SELECTED EXCERPT >>
*** Block opens ***

Q2: The authors should clarify the novelty of their work. Is the proposed reparameterization gradient estimator used in other reinforcement learning contexts beyond entropy-regularized RL?

Response: We discuss relevant work in Appendix A and clarify our contributions at the end of that section. Beyond the most closely related works, we also identify two studies that employ a gradient estimator similar to the Gumbel reparameterization estimator: one in the discrete action setting [2] and another in the multi-agent setting [3]. To the best of our knowledge, our proposed reparameterization gradient estimators for mixture policies are novel. Importantly, the novelty of our work extends beyond the development of these gradient estimators. Specifically, our contributions include:

1. Providing new insights into the impact of a more flexible policy class on optimality in entropy-regularized reinforcement learning settings.
2. Investigating the advantages of using mixture policies in environments with unshaped rewards, along with offering a deeper understanding of their behavior in such scenarios. This combination of theoretical and empirical contributions advances the understanding of mixture policies in reinforcement learning.

[2] Fan, T. H., & Wang, Y. (2022). Soft actor-critic with integer actions. ACC.

[3] Tilbury, C. R., Christianos, F., & Albrecht, S. V. (2023). Revisiting the Gumbel-Softmax in MADDPG. arXiv.

Q3 & Weakness 2: how is the assertion of "better" supported theoretically?

Response: It’s supported by the counterexample (shown in Figure 1). In this counterexample, the mixture policy still has stationary points even when the base policy does not (see $\alpha=0.4$ in Figure 1 Middle). We will turn this counterexample into a proposition statement in future versions of our paper.

Q4: Is there any analysis on the scale and impact of this bias on gradient estimation (of Gumbel reparameterization)?

Response: We included an experiment on this bias-variance trade-off in Appendix E.5 in the updated paper (Figure 17). Specifically, we tested three different temperatures of Gumbel-softmax in a variant of Walker2d. We observe that while $\tau=2.0$ performs similarly to $\tau=1.0$, $\tau=0.5$ suffers from instability due to larger variance. In addition, we observe that the bias of using $\tau=1.0$ is more salient in the bandit setting (Fig 6. Right, comparing HalfRep-SGM and GumbelRep-SGM) but not in the MDP setting (Fig 2 and Fig 4). Our hypothesis is that in the MDP setting, the noise and bias of the critic during training dominate the bias of Gumbel-softmax.

*** Block closes ***

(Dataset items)
*** Block opens ***

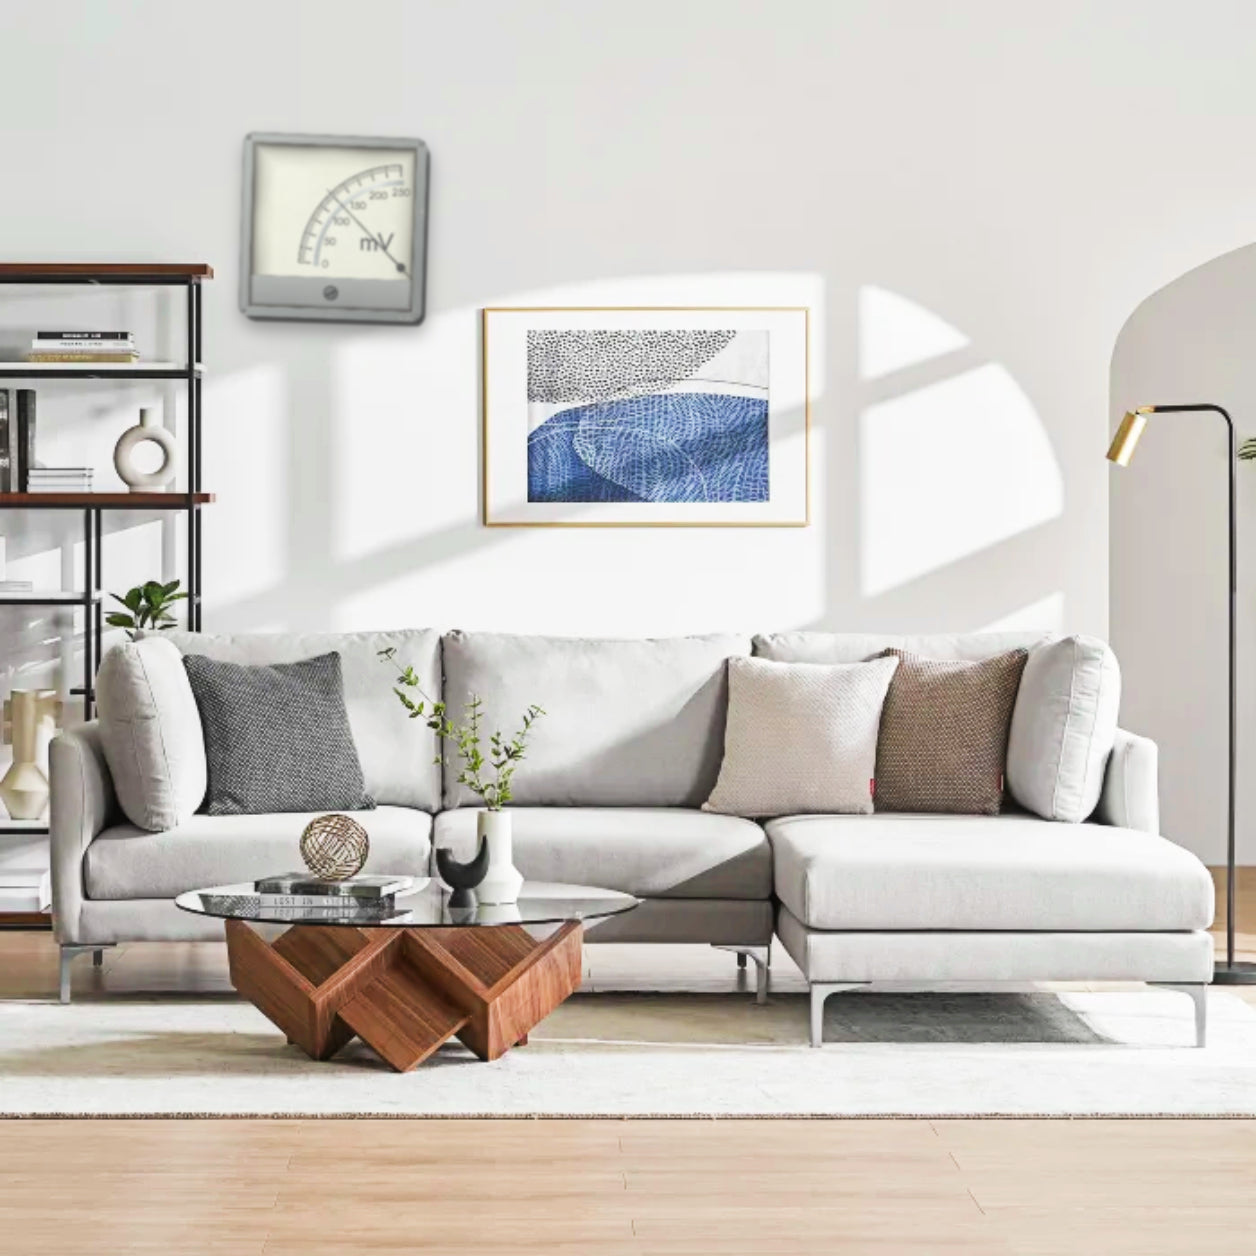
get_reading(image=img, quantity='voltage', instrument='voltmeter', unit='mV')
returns 125 mV
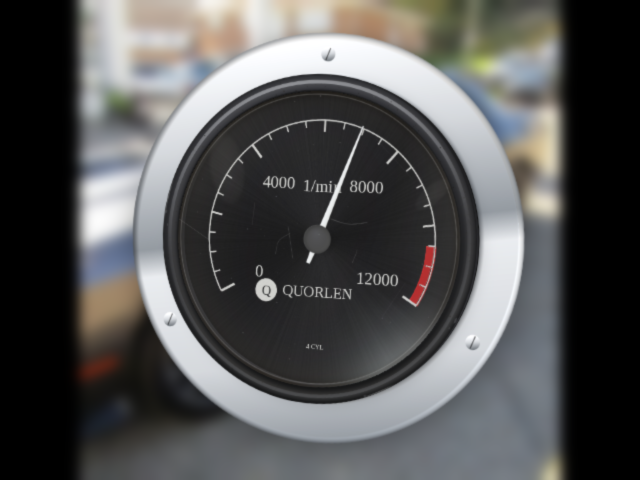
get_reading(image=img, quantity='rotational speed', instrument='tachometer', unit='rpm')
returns 7000 rpm
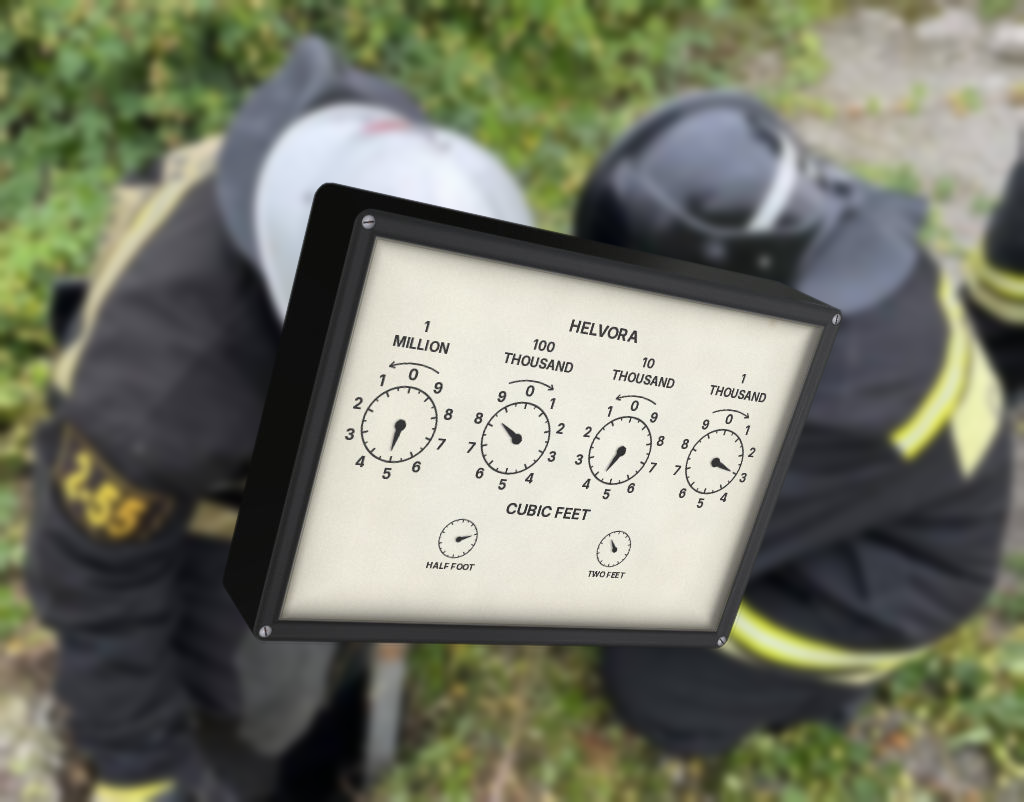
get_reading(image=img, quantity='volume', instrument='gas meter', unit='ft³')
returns 484300 ft³
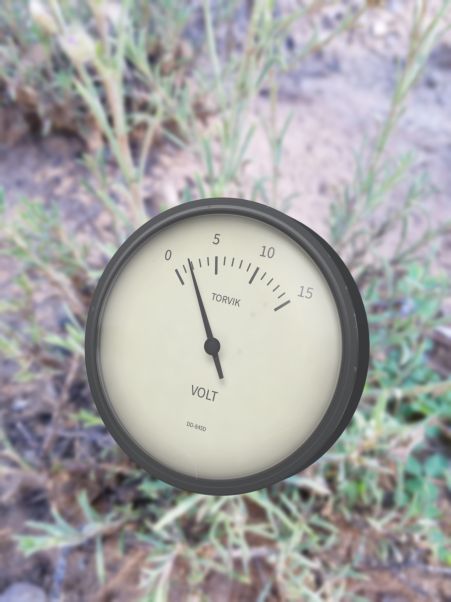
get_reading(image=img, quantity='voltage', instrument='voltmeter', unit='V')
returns 2 V
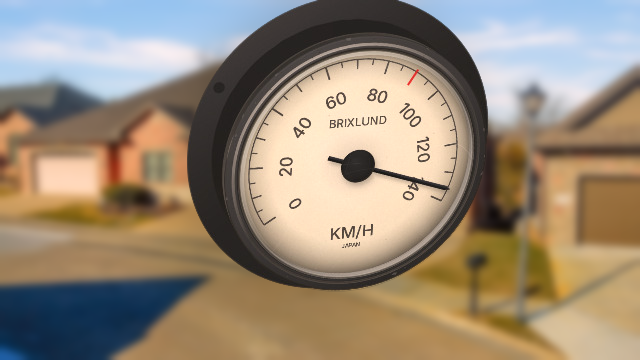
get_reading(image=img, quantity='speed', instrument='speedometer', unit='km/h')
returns 135 km/h
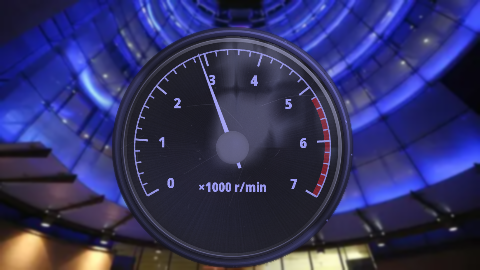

*** Block closes ***

THINGS TO DO >>
1. Answer these questions about the author response on mixture policies:
(a) In which appendix do the authors discuss relevant work?
(b) Which Gumbel-softmax temperature suffered from instability in the Walker2d variant, and what caused it?
(c) At what value of $\alpha$ in Figure 1 Middle does the mixture policy still have stationary points when the base policy does not?
2. Carry on the author response on mixture policies, starting right after its final sentence.

TASK-BY-TASK OUTPUTS >>
1.
(a) Appendix A.
(b) $\tau=0.5$, which was unstable because of larger variance.
(c) $\alpha=0.4$.

2.
Q5: The authors should discuss additional limitations regarding their theoretical analysis and experimental settings.

Response: We thank all reviewers for pointing out additional limitations. While we have provided additional experiments on an extra baseline and a few new environments in the updated version, we will also incorporate the following discussion on the remaining limitations of our work: 1) Our paper does not provide a theoretical analysis of the comparison between likelihood ratio estimator and the reparameterization estimator, which is an interesting open question. 2) Our experiments only cover environments for robotics manipulation and classic control. Investigation on more continuous control domains is left for future work.

We hope our response has addressed your concerns. Please let us know if you have further questions.

Reviewer u6G7: if possible, can you provide a response to the rebuttal?

Weakness 2: The figures in the third row of Fig 4 actually demonstrates hyperparameter sensitivity rather than the robustness described in line 371. Although the return is higher than Rep-Squashed, the larger variation compared to Rep-Squashed when $\alpha$ changes indicates that hyperparameter sensitivity is not as good as that of Rep-Squashed. Additionally, testing for robustness should involve adding noise to the observations.

Response: We apologize for the potentially confusing use of the term “robustness”. In our paper, by stating that “the mixture policy is more robust to the entropy scale”, we meant that the mixture policy performs better or at least as well as the base policy across different values of $\alpha$. We will clarify this terminology in future versions of our paper to avoid confusion.

Regarding the concern about hyperparameter sensitivity, we acknowledge that the figures in the third row of Fig. 4 demonstrate a larger variation in performance for the mixture policy compared to Rep-Squashed as $\alpha$ changes, indicating greater sensitivity to this hyperparameter. However, we would like to emphasize that the mixture policy achieves higher returns than Rep-Squashed quite consistently across the tested range of $\alpha$.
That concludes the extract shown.